# Middle Layer Edge Flip Fingertrick (thumbtrick?)



## teller (May 21, 2009)

It's a lesser used alg, but tricked out it's really nice; I like it better than the "standard" ones:






Enjoy!


----------



## HASH-CUBE (May 21, 2009)

wow, that's nice, it needs alot of practice


----------



## Enter (May 21, 2009)

that is great very good finger trick


----------



## teller (May 21, 2009)

Thanks!

Yeah, it takes some meddling to figure out where to apply pressure so that various faces don't go slipping all over the place. I use a very light touch with it. Hint: That first U2 works best if you don't complete the full half-turn; come up a little short and the F will pull apart nicely.


----------



## SimonWestlund (May 21, 2009)

That's good  I really needed an alg for this 

Thanks!


----------



## d4m4s74 (May 21, 2009)

my alg for this is R U R' U' F U2 F2 U' F U' F (cube rotations omitted)

This one's probably better


----------



## mrbiggs (May 22, 2009)

Definite style points for that execution


----------



## Yes We Can! (May 22, 2009)

I use:

R U R' U2 R U2 R' U y R' U' R


----------



## Aeonstorm (May 26, 2009)

Aargh, I can't transition from the R2 to the F' smoothly.

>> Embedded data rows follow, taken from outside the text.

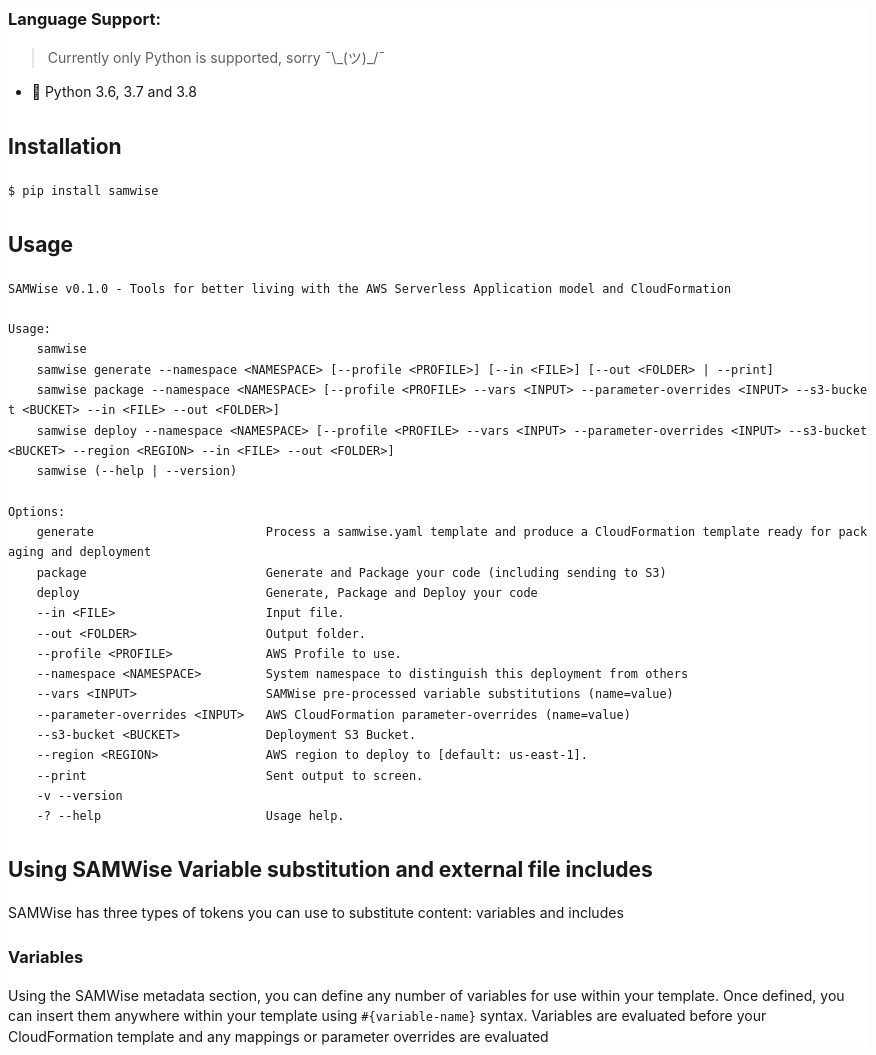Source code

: ### Language Support:
> Currently only Python is supported, sorry ¯\\\_(ツ)\_/¯
- :snake: Python 3.6, 3.7 and 3.8

## Installation

    $ pip install samwise

## Usage

    SAMWise v0.1.0 - Tools for better living with the AWS Serverless Application model and CloudFormation
    
    Usage:
        samwise
        samwise generate --namespace <NAMESPACE> [--profile <PROFILE>] [--in <FILE>] [--out <FOLDER> | --print]
        samwise package --namespace <NAMESPACE> [--profile <PROFILE> --vars <INPUT> --parameter-overrides <INPUT> --s3-bucket <BUCKET> --in <FILE> --out <FOLDER>]
        samwise deploy --namespace <NAMESPACE> [--profile <PROFILE> --vars <INPUT> --parameter-overrides <INPUT> --s3-bucket <BUCKET> --region <REGION> --in <FILE> --out <FOLDER>]
        samwise (--help | --version)
    
    Options:
        generate                        Process a samwise.yaml template and produce a CloudFormation template ready for packaging and deployment
        package                         Generate and Package your code (including sending to S3)
        deploy                          Generate, Package and Deploy your code
        --in <FILE>                     Input file.
        --out <FOLDER>                  Output folder.
        --profile <PROFILE>             AWS Profile to use.
        --namespace <NAMESPACE>         System namespace to distinguish this deployment from others
        --vars <INPUT>                  SAMWise pre-processed variable substitutions (name=value)
        --parameter-overrides <INPUT>   AWS CloudFormation parameter-overrides (name=value)
        --s3-bucket <BUCKET>            Deployment S3 Bucket.
        --region <REGION>               AWS region to deploy to [default: us-east-1].
        --print                         Sent output to screen.
        -v --version
        -? --help                       Usage help.

## Using SAMWise Variable substitution and external file includes
SAMWise has three types of tokens you can use to substitute content: variables and includes

### Variables
Using the SAMWise metadata section, you can define any number of variables for use within your template.
Once defined, you can insert them anywhere within your template using `#{variable-name}` syntax. Variables
are evaluated before your CloudFormation template and any mappings or parameter overrides are evaluated
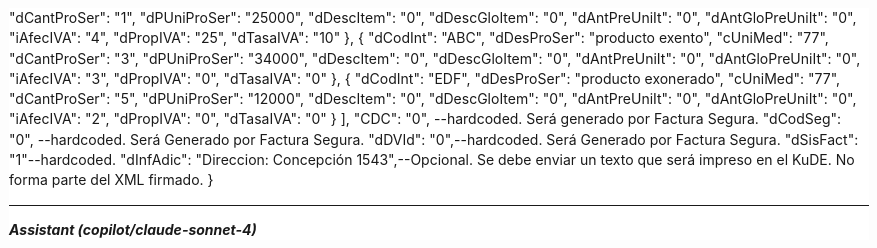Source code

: "dCantProSer": "1",
"dPUniProSer": "25000",
"dDescItem": "0",
"dDescGloItem": "0",
"dAntPreUniIt": "0",
"dAntGloPreUniIt": "0",
"iAfecIVA": "4",
"dPropIVA": "25",
"dTasaIVA": "10"
},
{
"dCodInt": "ABC",
"dDesProSer": "producto exento",
"cUniMed": "77",
"dCantProSer": "3",
"dPUniProSer": "34000",
"dDescItem": "0",
"dDescGloItem": "0",
"dAntPreUniIt": "0",
"dAntGloPreUniIt": "0",
"iAfecIVA": "3",
"dPropIVA": "0",
"dTasaIVA": "0"
},
{
"dCodInt": "EDF",
"dDesProSer": "producto exonerado",
"cUniMed": "77",
"dCantProSer": "5",
"dPUniProSer": "12000",
"dDescItem": "0",
"dDescGloItem": "0",
"dAntPreUniIt": "0",
"dAntGloPreUniIt": "0",
"iAfecIVA": "2",
"dPropIVA": "0",
"dTasaIVA": "0"
}
],
"CDC": "0", --hardcoded. Será generado por Factura Segura.
"dCodSeg": "0", --hardcoded. Será Generado por Factura Segura.
"dDVId": "0",--hardcoded. Será Generado por Factura Segura.
"dSisFact": "1"--hardcoded.
"dInfAdic": "Direccion: Concepción 1543",--Opcional. Se debe enviar un texto que será impreso en el KuDE.
No forma parte del XML firmado.
}

---

_**Assistant (copilot/claude-sonnet-4)**_
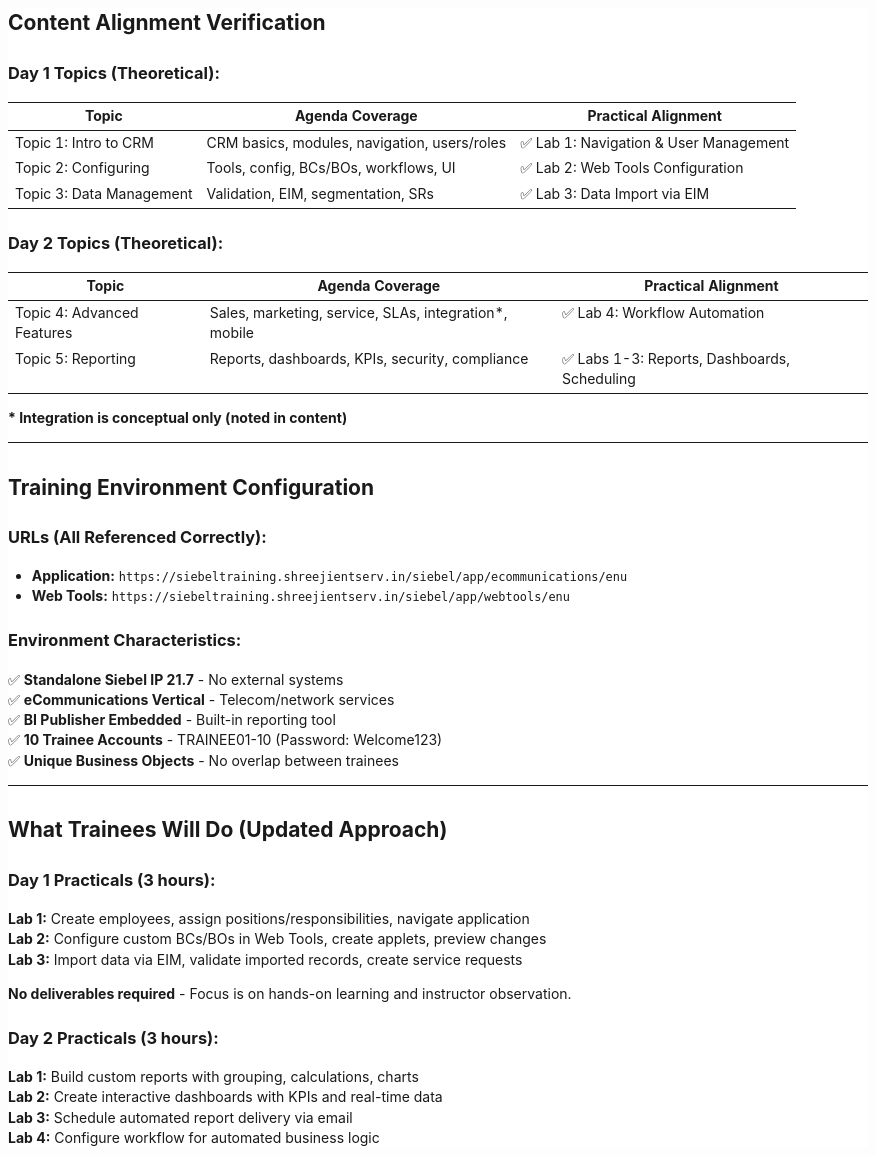 
## Content Alignment Verification

### Day 1 Topics (Theoretical):
| Topic | Agenda Coverage | Practical Alignment |
|-------|----------------|---------------------|
| Topic 1: Intro to CRM | CRM basics, modules, navigation, users/roles | ✅ Lab 1: Navigation & User Management |
| Topic 2: Configuring | Tools, config, BCs/BOs, workflows, UI | ✅ Lab 2: Web Tools Configuration |
| Topic 3: Data Management | Validation, EIM, segmentation, SRs | ✅ Lab 3: Data Import via EIM |

### Day 2 Topics (Theoretical):
| Topic | Agenda Coverage | Practical Alignment |
|-------|----------------|---------------------|
| Topic 4: Advanced Features | Sales, marketing, service, SLAs, integration*, mobile | ✅ Lab 4: Workflow Automation |
| Topic 5: Reporting | Reports, dashboards, KPIs, security, compliance | ✅ Labs 1-3: Reports, Dashboards, Scheduling |

**\* Integration is conceptual only (noted in content)**

---

## Training Environment Configuration

### URLs (All Referenced Correctly):
- **Application:** `https://siebeltraining.shreejientserv.in/siebel/app/ecommunications/enu`
- **Web Tools:** `https://siebeltraining.shreejientserv.in/siebel/app/webtools/enu`

### Environment Characteristics:
✅ **Standalone Siebel IP 21.7** - No external systems  
✅ **eCommunications Vertical** - Telecom/network services  
✅ **BI Publisher Embedded** - Built-in reporting tool  
✅ **10 Trainee Accounts** - TRAINEE01-10 (Password: Welcome123)  
✅ **Unique Business Objects** - No overlap between trainees  

---

## What Trainees Will Do (Updated Approach)

### Day 1 Practicals (3 hours):
**Lab 1:** Create employees, assign positions/responsibilities, navigate application  
**Lab 2:** Configure custom BCs/BOs in Web Tools, create applets, preview changes  
**Lab 3:** Import data via EIM, validate imported records, create service requests  

**No deliverables required** - Focus is on hands-on learning and instructor observation.

### Day 2 Practicals (3 hours):
**Lab 1:** Build custom reports with grouping, calculations, charts  
**Lab 2:** Create interactive dashboards with KPIs and real-time data  
**Lab 3:** Schedule automated report delivery via email  
**Lab 4:** Configure workflow for automated business logic  
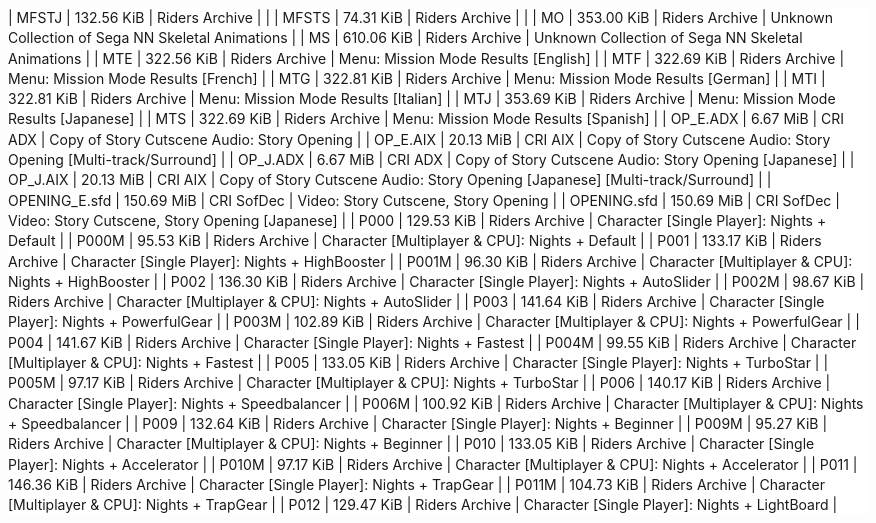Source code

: | MFSTJ | 132.56 KiB | Riders Archive |  |
| MFSTS | 74.31 KiB | Riders Archive |  |
| MO | 353.00 KiB | Riders Archive | Unknown Collection of Sega NN Skeletal Animations |
| MS | 610.06 KiB | Riders Archive | Unknown Collection of Sega NN Skeletal Animations |
| MTE | 322.56 KiB | Riders Archive | Menu: Mission Mode Results [English] |
| MTF | 322.69 KiB | Riders Archive | Menu: Mission Mode Results [French] |
| MTG | 322.81 KiB | Riders Archive | Menu: Mission Mode Results [German] |
| MTI | 322.81 KiB | Riders Archive | Menu: Mission Mode Results [Italian] |
| MTJ | 353.69 KiB | Riders Archive | Menu: Mission Mode Results [Japanese] |
| MTS | 322.69 KiB | Riders Archive | Menu: Mission Mode Results [Spanish] |
| OP_E.ADX | 6.67 MiB | CRI ADX | Copy of Story Cutscene Audio: Story Opening |
| OP_E.AIX | 20.13 MiB | CRI AIX | Copy of Story Cutscene Audio: Story Opening [Multi-track/Surround] |
| OP_J.ADX | 6.67 MiB | CRI ADX | Copy of Story Cutscene Audio: Story Opening [Japanese] |
| OP_J.AIX | 20.13 MiB | CRI AIX | Copy of Story Cutscene Audio: Story Opening [Japanese] [Multi-track/Surround] |
| OPENING_E.sfd | 150.69 MiB | CRI SofDec | Video: Story Cutscene, Story Opening |
| OPENING.sfd | 150.69 MiB | CRI SofDec | Video: Story Cutscene, Story Opening [Japanese] |
| P000 | 129.53 KiB | Riders Archive | Character [Single Player]: Nights + Default |
| P000M | 95.53 KiB | Riders Archive | Character [Multiplayer & CPU]: Nights + Default |
| P001 | 133.17 KiB | Riders Archive | Character [Single Player]: Nights + HighBooster |
| P001M | 96.30 KiB | Riders Archive | Character [Multiplayer & CPU]: Nights + HighBooster |
| P002 | 136.30 KiB | Riders Archive | Character [Single Player]: Nights + AutoSlider |
| P002M | 98.67 KiB | Riders Archive | Character [Multiplayer & CPU]: Nights + AutoSlider |
| P003 | 141.64 KiB | Riders Archive | Character [Single Player]: Nights + PowerfulGear |
| P003M | 102.89 KiB | Riders Archive | Character [Multiplayer & CPU]: Nights + PowerfulGear |
| P004 | 141.67 KiB | Riders Archive | Character [Single Player]: Nights + Fastest |
| P004M | 99.55 KiB | Riders Archive | Character [Multiplayer & CPU]: Nights + Fastest |
| P005 | 133.05 KiB | Riders Archive | Character [Single Player]: Nights + TurboStar |
| P005M | 97.17 KiB | Riders Archive | Character [Multiplayer & CPU]: Nights + TurboStar |
| P006 | 140.17 KiB | Riders Archive | Character [Single Player]: Nights + Speedbalancer |
| P006M | 100.92 KiB | Riders Archive | Character [Multiplayer & CPU]: Nights + Speedbalancer |
| P009 | 132.64 KiB | Riders Archive | Character [Single Player]: Nights + Beginner |
| P009M | 95.27 KiB | Riders Archive | Character [Multiplayer & CPU]: Nights + Beginner |
| P010 | 133.05 KiB | Riders Archive | Character [Single Player]: Nights + Accelerator |
| P010M | 97.17 KiB | Riders Archive | Character [Multiplayer & CPU]: Nights + Accelerator |
| P011 | 146.36 KiB | Riders Archive | Character [Single Player]: Nights + TrapGear |
| P011M | 104.73 KiB | Riders Archive | Character [Multiplayer & CPU]: Nights + TrapGear |
| P012 | 129.47 KiB | Riders Archive | Character [Single Player]: Nights + LightBoard |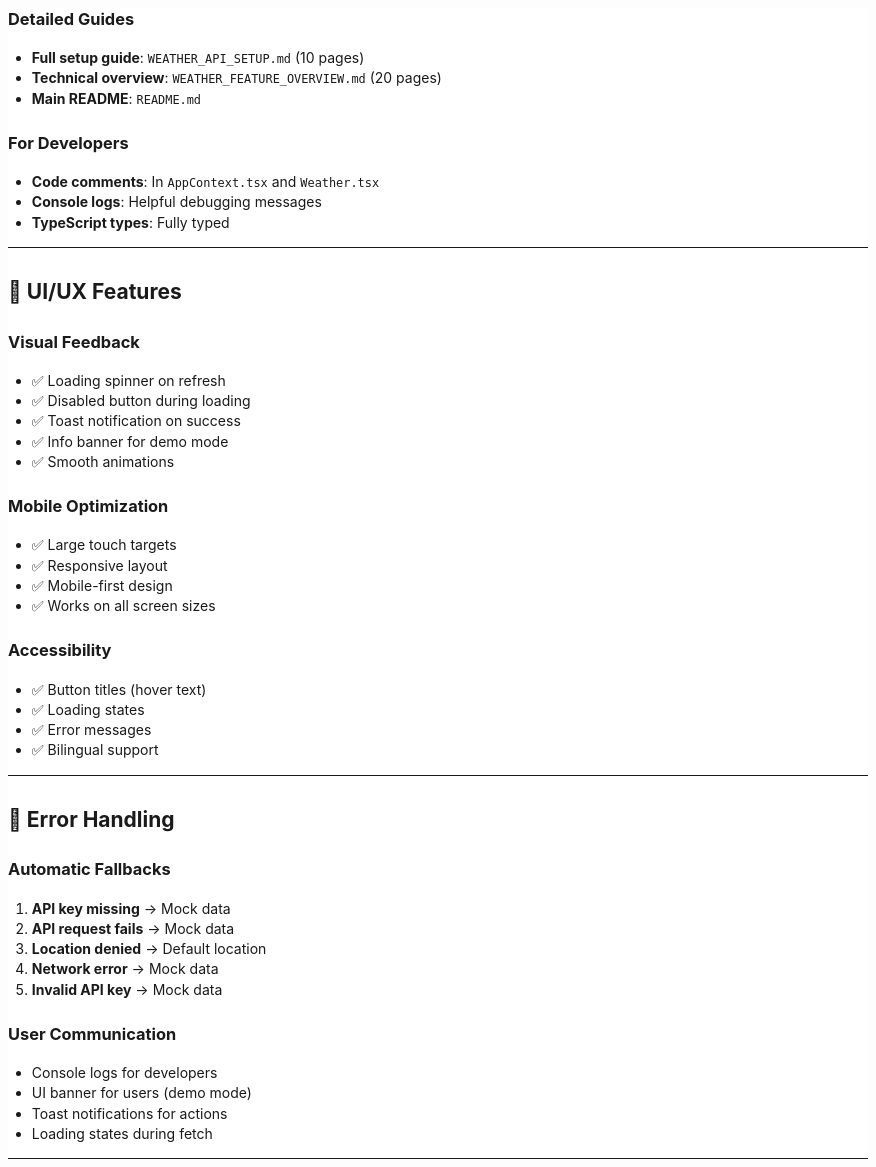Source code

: ### Detailed Guides
- **Full setup guide**: `WEATHER_API_SETUP.md` (10 pages)
- **Technical overview**: `WEATHER_FEATURE_OVERVIEW.md` (20 pages)
- **Main README**: `README.md`

### For Developers
- **Code comments**: In `AppContext.tsx` and `Weather.tsx`
- **Console logs**: Helpful debugging messages
- **TypeScript types**: Fully typed

---

## 🎨 UI/UX Features

### Visual Feedback
- ✅ Loading spinner on refresh
- ✅ Disabled button during loading
- ✅ Toast notification on success
- ✅ Info banner for demo mode
- ✅ Smooth animations

### Mobile Optimization
- ✅ Large touch targets
- ✅ Responsive layout
- ✅ Mobile-first design
- ✅ Works on all screen sizes

### Accessibility
- ✅ Button titles (hover text)
- ✅ Loading states
- ✅ Error messages
- ✅ Bilingual support

---

## 🐛 Error Handling

### Automatic Fallbacks
1. **API key missing** → Mock data
2. **API request fails** → Mock data
3. **Location denied** → Default location
4. **Network error** → Mock data
5. **Invalid API key** → Mock data

### User Communication
- Console logs for developers
- UI banner for users (demo mode)
- Toast notifications for actions
- Loading states during fetch

---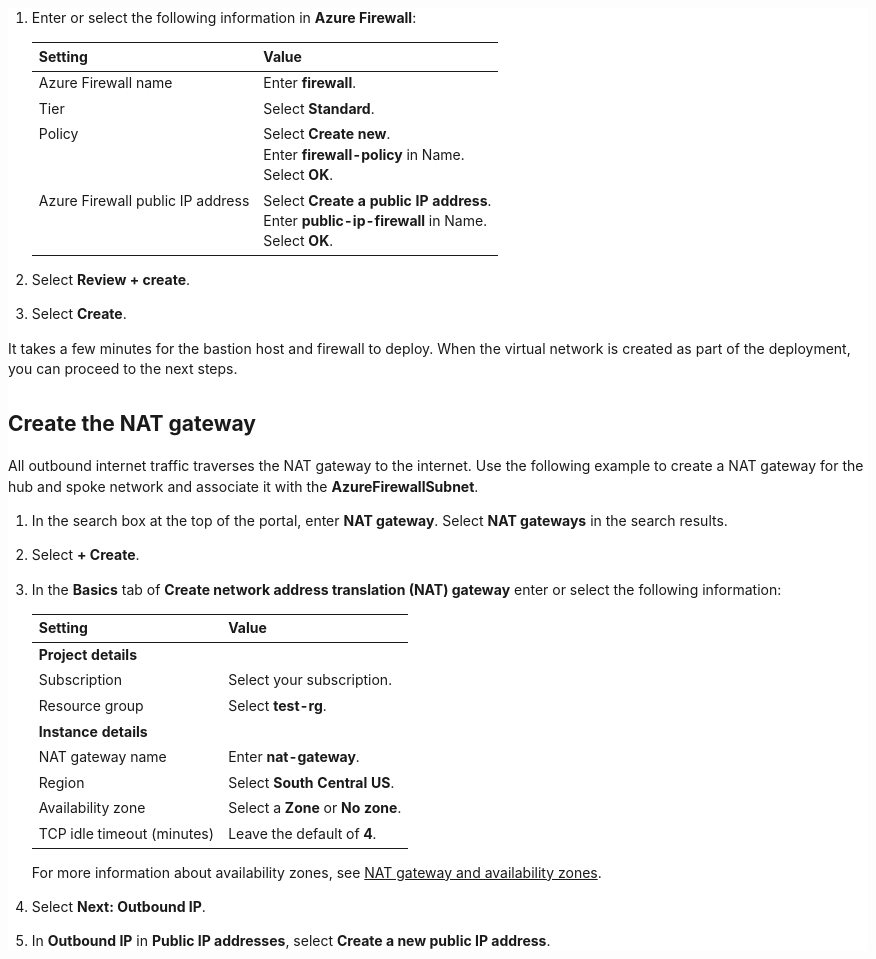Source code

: 1. Enter or select the following information in **Azure Firewall**:

    | Setting | Value |
    |---|---|
    | Azure Firewall name | Enter **firewall**. |
    | Tier | Select **Standard**. |
    | Policy | Select **Create new**. </br> Enter **firewall-policy** in Name. </br> Select **OK**. |
    | Azure Firewall public IP address | Select **Create a public IP address**. </br> Enter **public-ip-firewall** in Name. </br> Select **OK**. |

16. Select **Review + create**.

17. Select **Create**.

It takes a few minutes for the bastion host and firewall to deploy. When the virtual network is created as part of the deployment, you can proceed to the next steps.

## Create the NAT gateway

All outbound internet traffic traverses the NAT gateway to the internet. Use the following example to create a NAT gateway for the hub and spoke network and associate it with the **AzureFirewallSubnet**.

1. In the search box at the top of the portal, enter **NAT gateway**. Select **NAT gateways** in the search results.

2. Select **+ Create**.

3. In the **Basics** tab of **Create network address translation (NAT) gateway** enter or select the following information:

    | Setting | Value |
    | ------- | ----- |
    | **Project details** |  |
    | Subscription | Select your subscription. |
    | Resource group | Select **test-rg**. |
    | **Instance details** |  |
    | NAT gateway name | Enter **nat-gateway**. |
    | Region | Select **South Central US**. |
    | Availability zone | Select a **Zone** or **No zone**. |
    | TCP idle timeout (minutes) | Leave the default of **4**. |
    
    For more information about availability zones, see [NAT gateway and availability zones](nat-availability-zones.md).

5. Select **Next: Outbound IP**.

6. In **Outbound IP** in **Public IP addresses**, select **Create a new public IP address**.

I should probably practice that a bit though, cos that is a major stumbling block I have with all my PLLs which have an R' and then an F'.


----------



## teller (May 26, 2009)

Aeonstorm said:


> Aargh, I can't transition from the R2 to the F' smoothly. I should probably practice that a bit though, cos that is a major stumbling block I have with all my PLLs which have an R' and then an F'.



That R2 used to jam on me a lot; I use my right fingers on the back of the R face to control the R2, not the thumb. If you watch closely, the thumb is actually in the process of re-gripping while this happens. Then that F' just bounces like a basketball off the bottom.


----------